我转过头来,“少爷别开玩笑,这么大的事!”
“不,真的。”他把我的头扳过去,“是真的。像你一样,用鱼死网破法,反倒能活,我不愿成为活人质!你想一想,只要你跟着我。”
我的眼睛一眨不眨地盯着他,转过头来,“少爷,不行,别……”也许我确实老了,已经不相信这种抛家舍业的爱情了。
“为什么?你并不怕穷,是怕我后悔?”
我摇摇头,“为我,抛了君家不值得。”我隐约猜到了——君闻书拿自己的亲事保住了君家!
“那你几次三番去湖州就值得?”君闻书有些激动,灯光下,他的眼睛亮晶晶的。
“不一样少爷,我什么都没有,就自己。你上有君家几代列祖列宗,我问问你,真到了地下,有何面目去见他们?你努力了这么久,为的是什么?都已经成功了,如今就这么放弃了?是你该做的事么?”他呆住了,我补充了一句,“更何况还有你娘,你让她风烛之年如何面对这种家变!”
理智的成长,是感性的死亡。而爱情,是盲目和感性的。
“少爷千万别说孩子话,也是一家之主了。”我的声音低沉下来。是,君闻书说得对,人不能由着性子,总要牺牲些什么。我们不都得向生活低头吗?

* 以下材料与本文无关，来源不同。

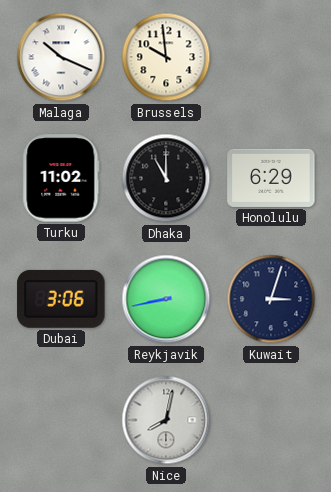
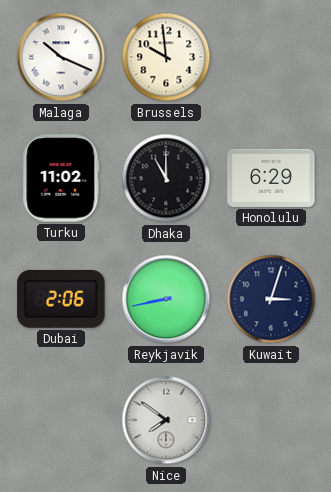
Dubai: 3:06 -> 2:06
Nice: 8:02 -> 7:51
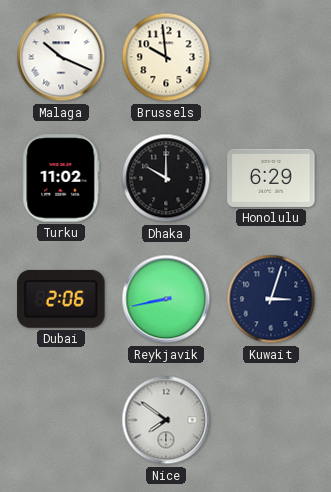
Dhaka: 11:00 -> 10:00
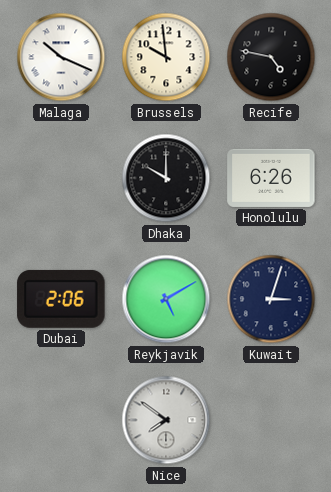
Recife: none -> 4:47
Turku: 11:02 -> none
Honolulu: 6:29 -> 6:26
Reykjavik: 8:43 -> 5:10
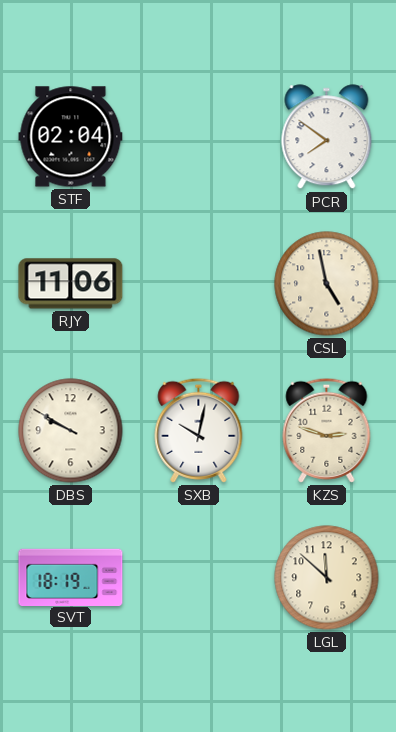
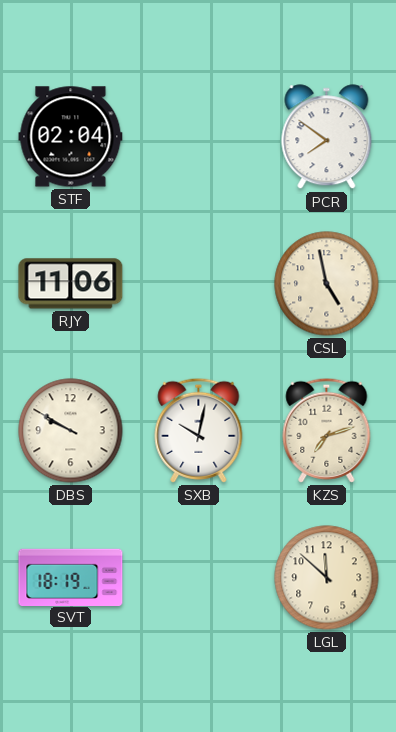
KZS: 2:48 -> 7:12
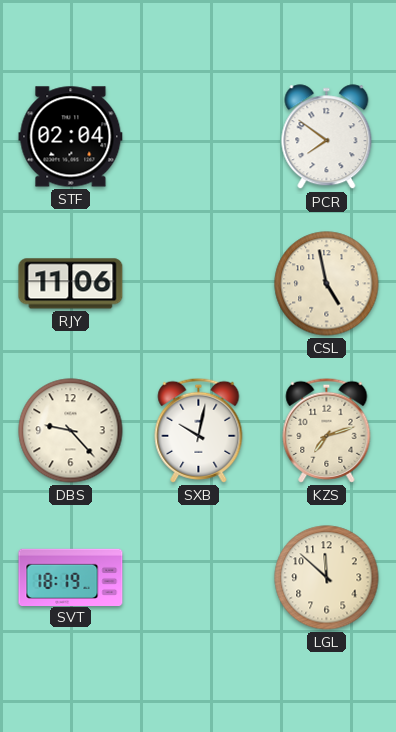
DBS: 9:50 -> 9:23
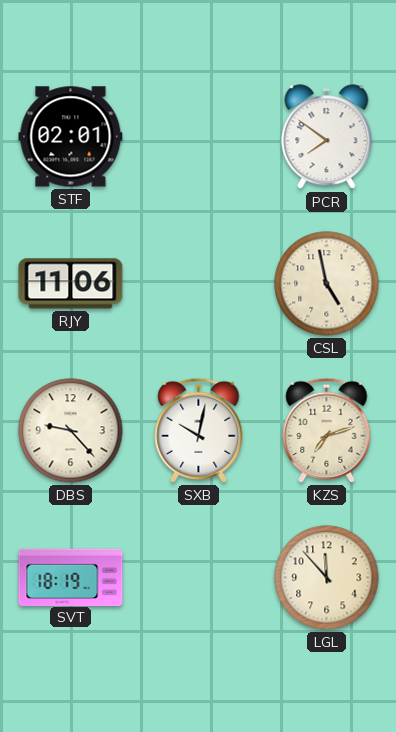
STF: 02:04 -> 02:01
LGL: 11:52 -> 11:53
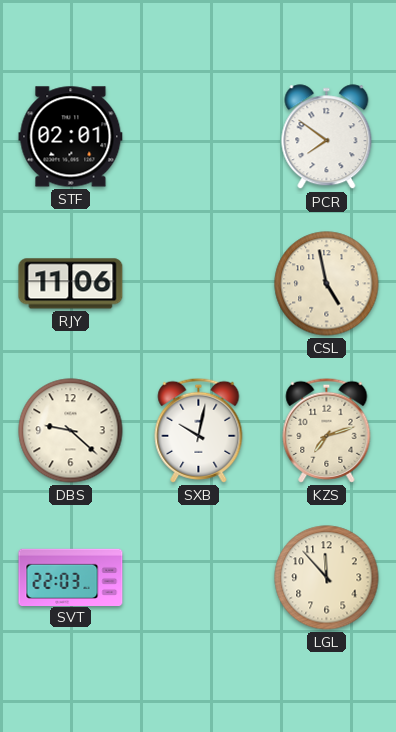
DBS: 9:23 -> 9:22
SVT: 18:19 -> 22:03
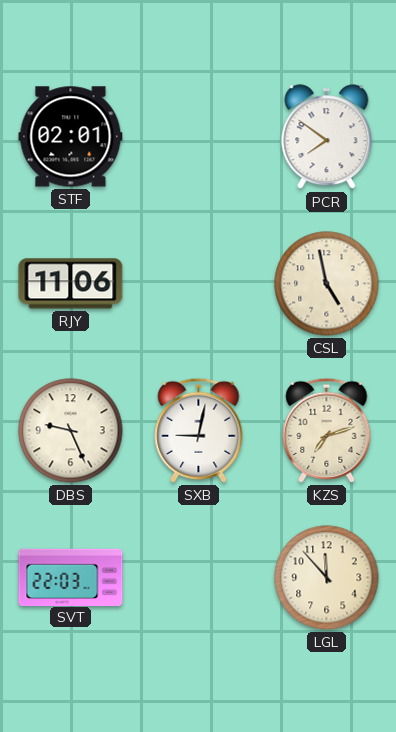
DBS: 9:22 -> 9:26
SXB: 10:02 -> 9:02
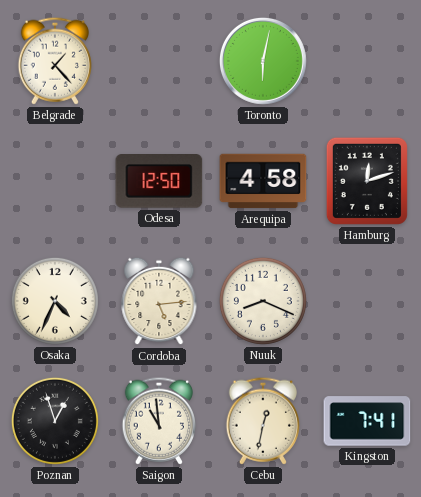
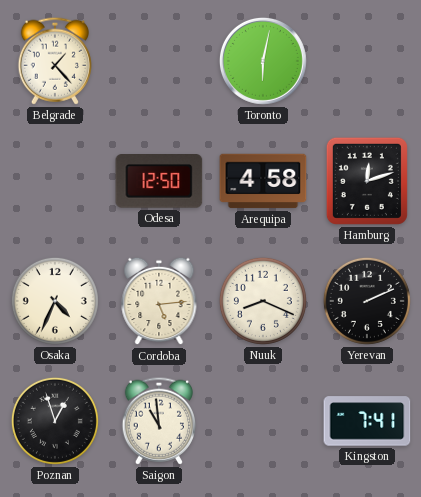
Yerevan: none -> 2:11
Cebu: 12:32 -> none
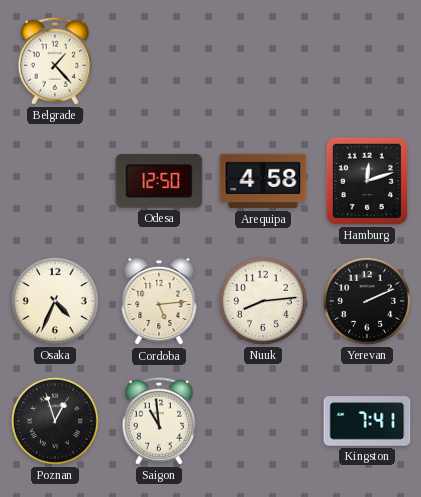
Toronto: 6:02 -> none
Nuuk: 8:19 -> 8:14
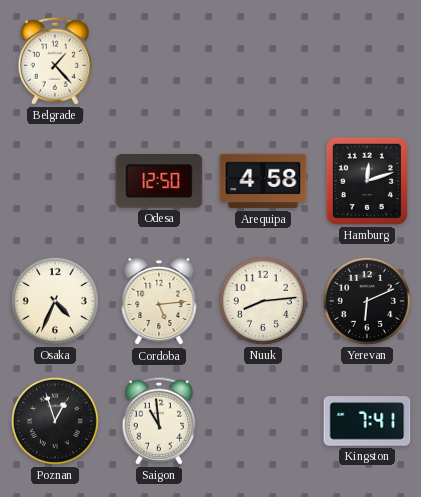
Yerevan: 2:11 -> 6:11
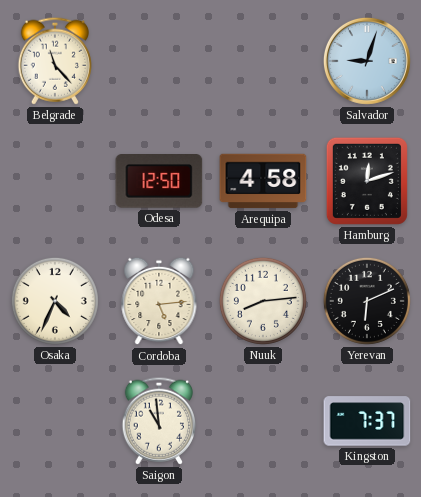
Belgrade: 1:23 -> 11:23
Salvador: none -> 9:03
Poznan: 12:57 -> none
Kingston: 7:41 -> 7:37
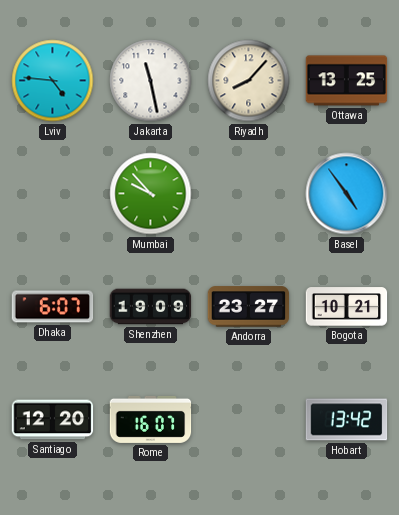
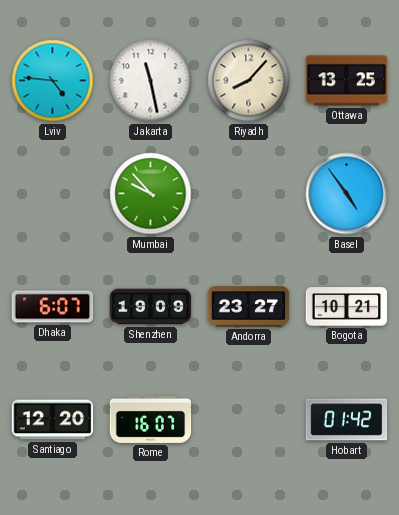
Hobart: 13:42 -> 01:42
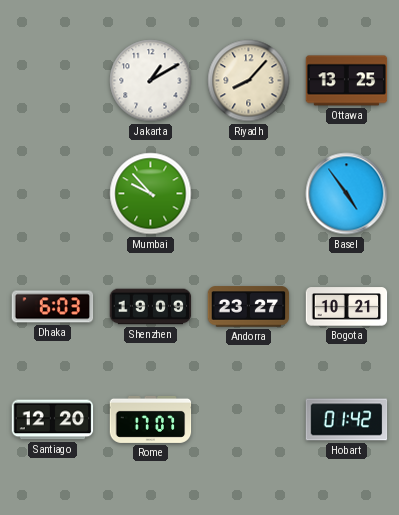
Lviv: 4:46 -> none
Jakarta: 11:28 -> 1:10
Dhaka: 6:07 -> 6:03
Rome: 16:07 -> 17:07
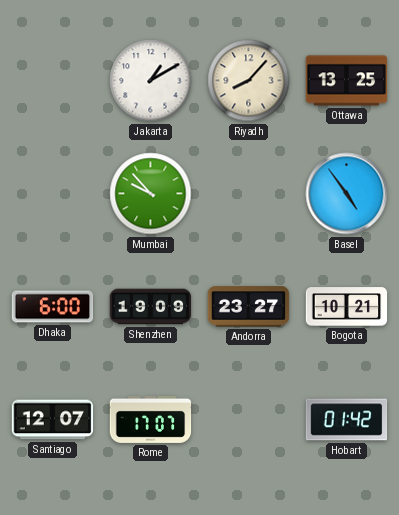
Dhaka: 6:03 -> 6:00
Santiago: 12:20 -> 12:07
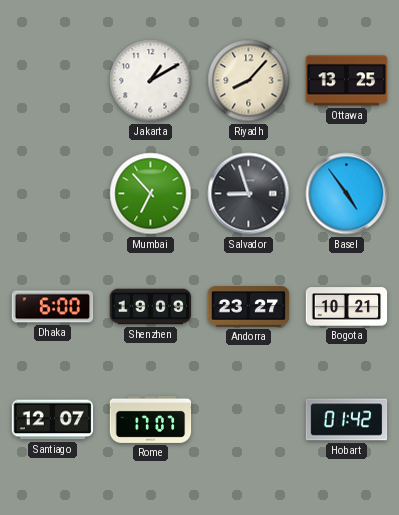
Mumbai: 9:53 -> 6:53
Salvador: none -> 8:57
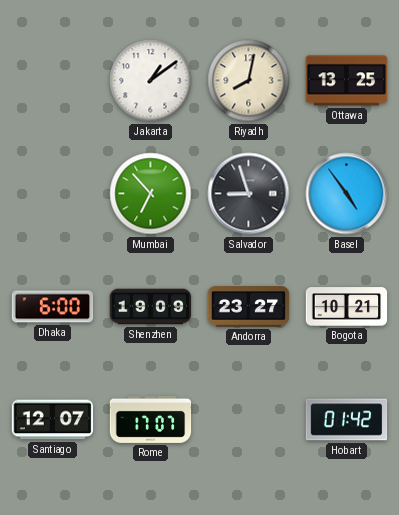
Jakarta: 1:10 -> 1:09
Riyadh: 8:07 -> 8:02
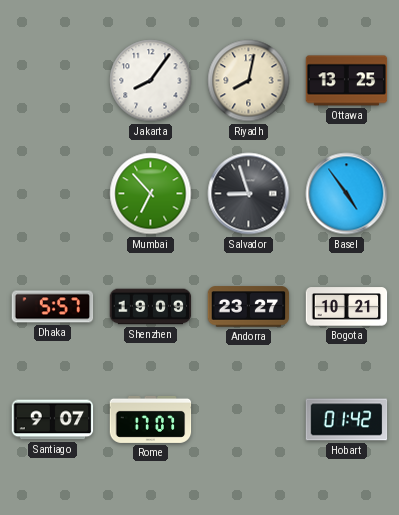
Jakarta: 1:09 -> 8:06
Dhaka: 6:00 -> 5:57
Santiago: 12:07 -> 9:07
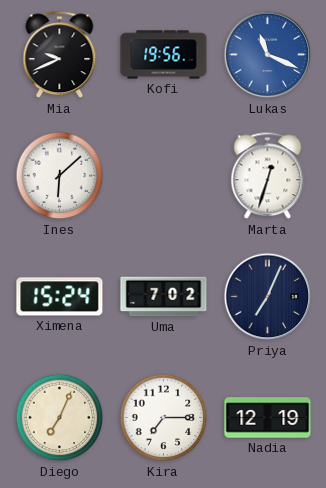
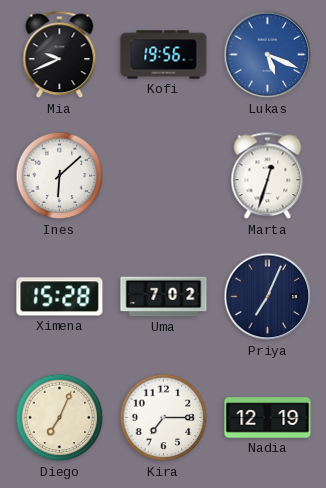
Lukas: 11:19 -> 5:19
Ximena: 15:24 -> 15:28
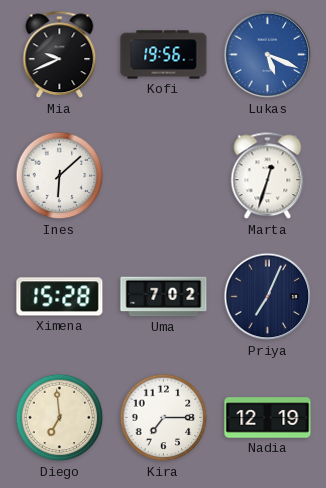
Diego: 7:04 -> 6:59
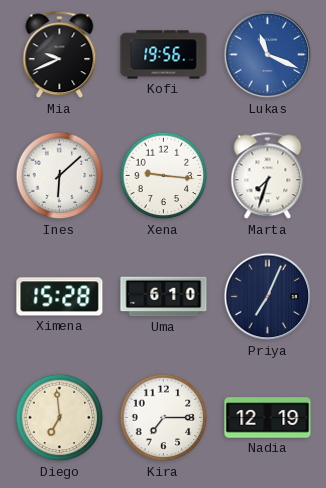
Lukas: 5:19 -> 11:19
Xena: none -> 9:16
Marta: 12:33 -> 7:33
Uma: 7:02 -> 6:10
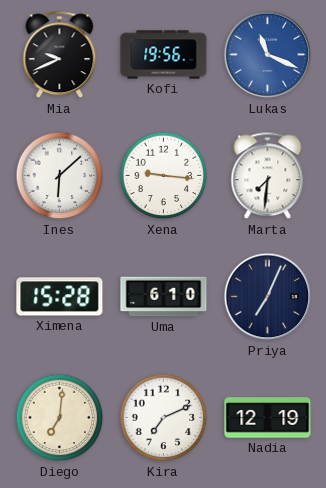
Marta: 7:33 -> 7:31
Diego: 6:59 -> 7:01
Kira: 7:15 -> 7:11
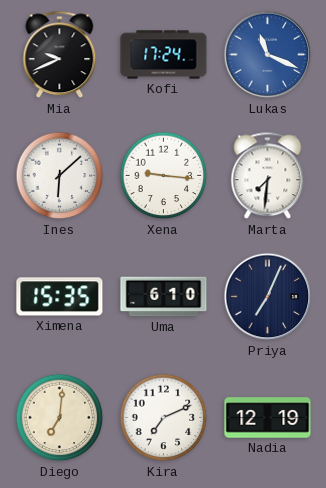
Kofi: 19:56 -> 17:24
Ximena: 15:28 -> 15:35
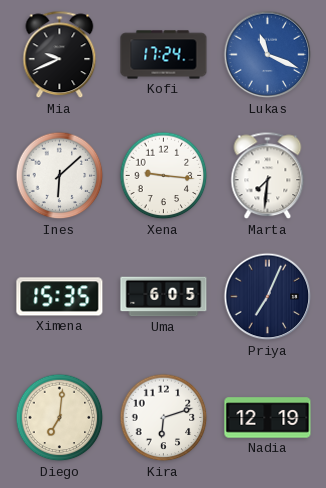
Uma: 6:10 -> 6:05
Kira: 7:11 -> 6:12
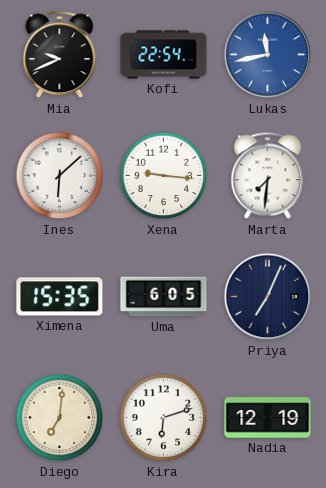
Kofi: 17:24 -> 22:54
Lukas: 11:19 -> 11:43
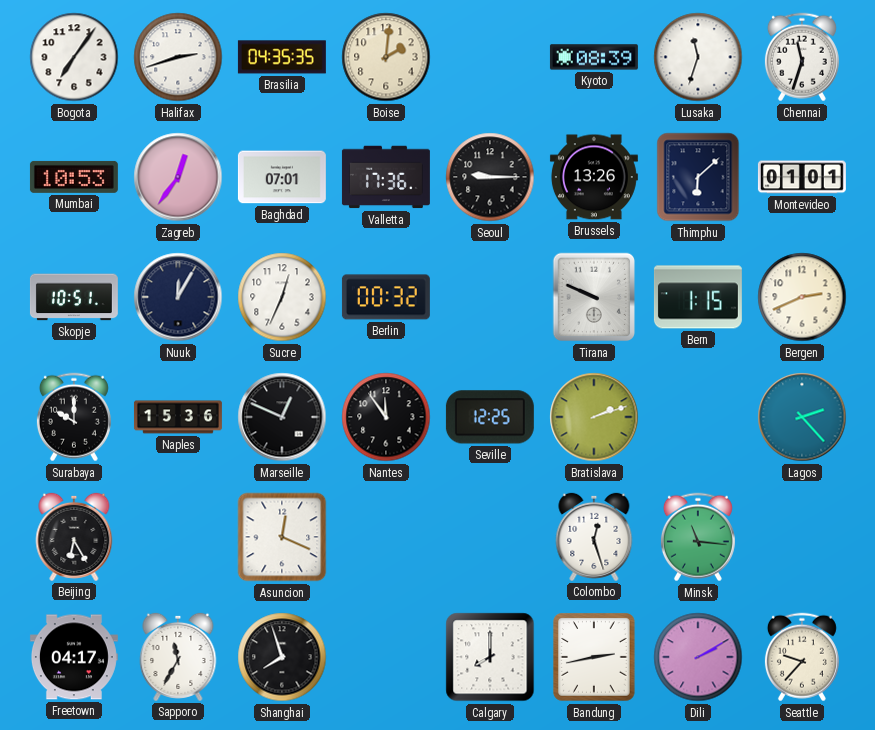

“司杏,你很自私。”他忽然来了这么一句,我愣了,“你的眼里只有自己,是你自己的世界,你不想为任何人改变什么或放弃什么。”我看着他,“我努力了这么多年,还是没有说服你。你的那些原则,就那么不能放弃?比我放弃我的亲人都难?”
我的心摇晃起来。
是吗?我墨守的那些到底是什么?那些我作为现代人所认为不可让步的尊严、自由,还有忠贞的一夫一妻式的爱情,到底算什么?
我无法回答他,也无法回答自己。
或许就像君闻书说的,我的心里只有自己,我的世界里也只有自己。我在唱独角戏,生死悲欢,都是一个人的戏。